------ Supplied data ------

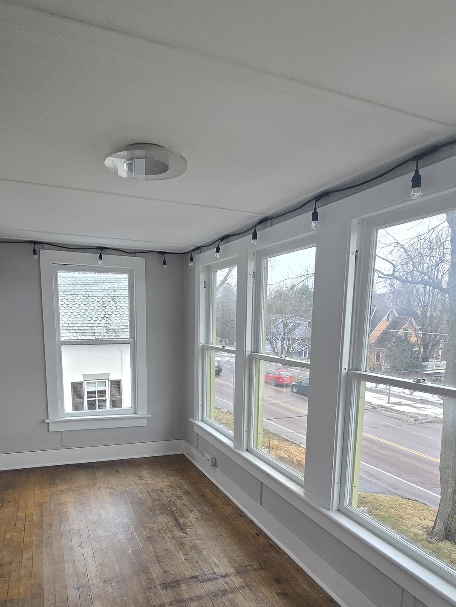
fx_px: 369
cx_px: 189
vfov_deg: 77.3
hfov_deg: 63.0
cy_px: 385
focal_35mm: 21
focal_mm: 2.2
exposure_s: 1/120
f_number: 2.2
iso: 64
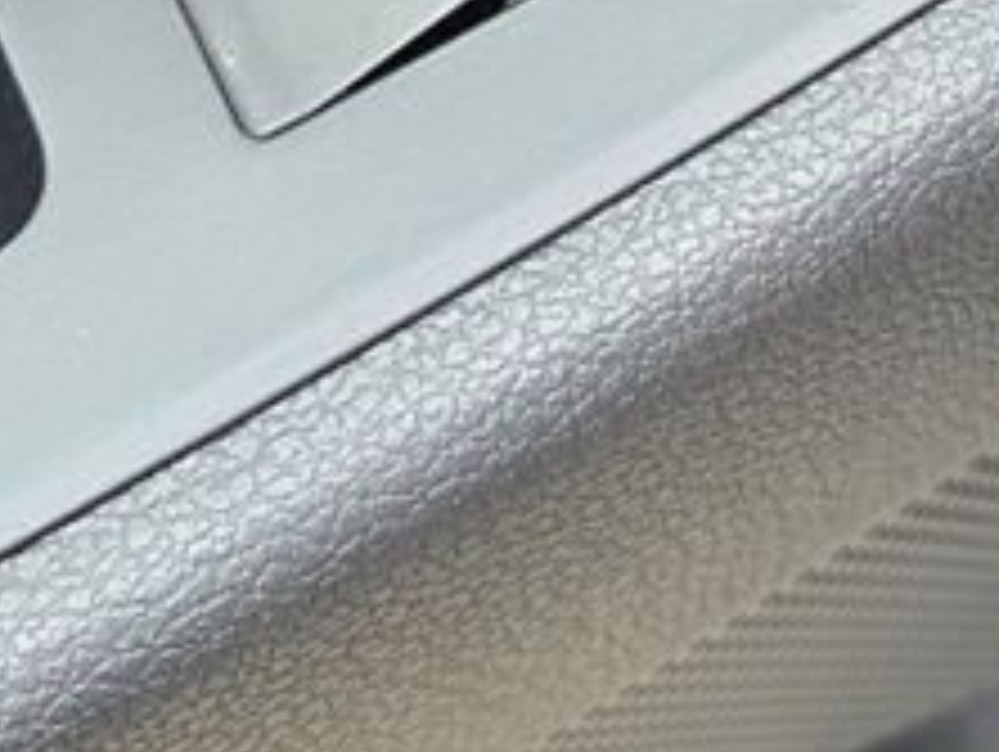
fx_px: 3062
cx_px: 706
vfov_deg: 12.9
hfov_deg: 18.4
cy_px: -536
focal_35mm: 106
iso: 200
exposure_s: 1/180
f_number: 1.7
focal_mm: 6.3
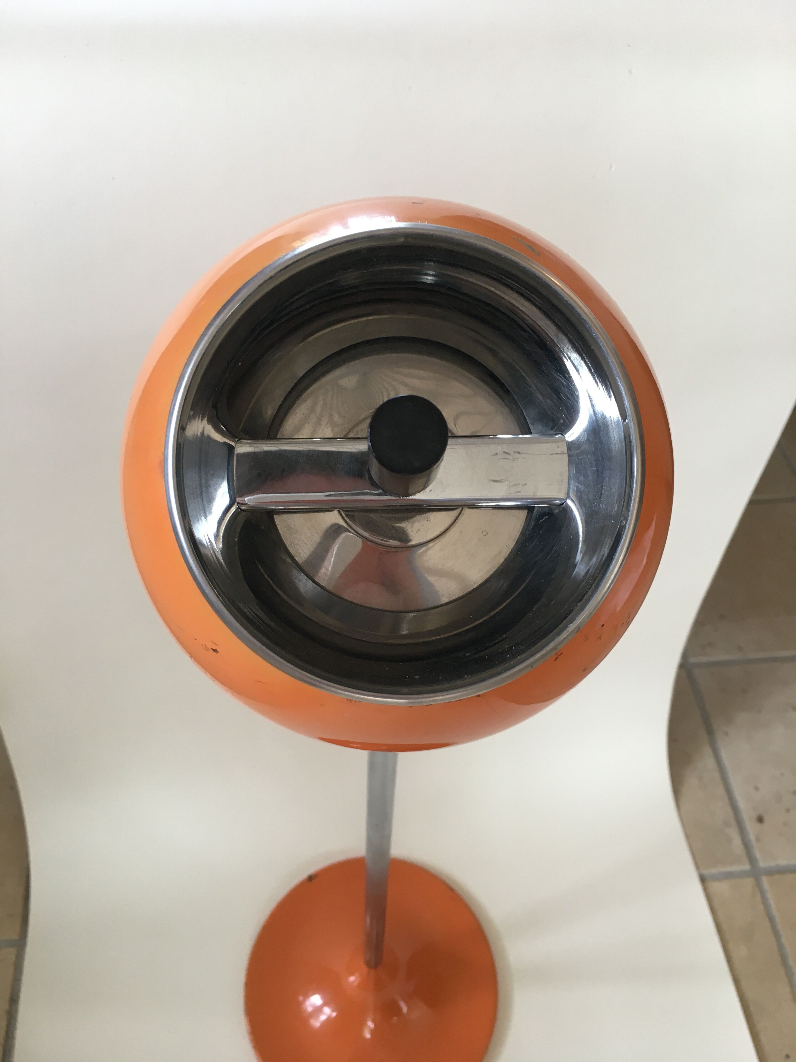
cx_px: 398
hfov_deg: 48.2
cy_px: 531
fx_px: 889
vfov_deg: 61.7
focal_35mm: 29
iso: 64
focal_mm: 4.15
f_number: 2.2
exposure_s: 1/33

------

Work item:
No pictures belong in the output. Restate word for word only the lines from the one containing "focal_35mm: 106" to the end of the entries above.

Exercise response:
focal_35mm: 106
iso: 200
exposure_s: 1/180
f_number: 1.7
focal_mm: 6.3
cx_px: 398
hfov_deg: 48.2
cy_px: 531
fx_px: 889
vfov_deg: 61.7
focal_35mm: 29
iso: 64
focal_mm: 4.15
f_number: 2.2
exposure_s: 1/33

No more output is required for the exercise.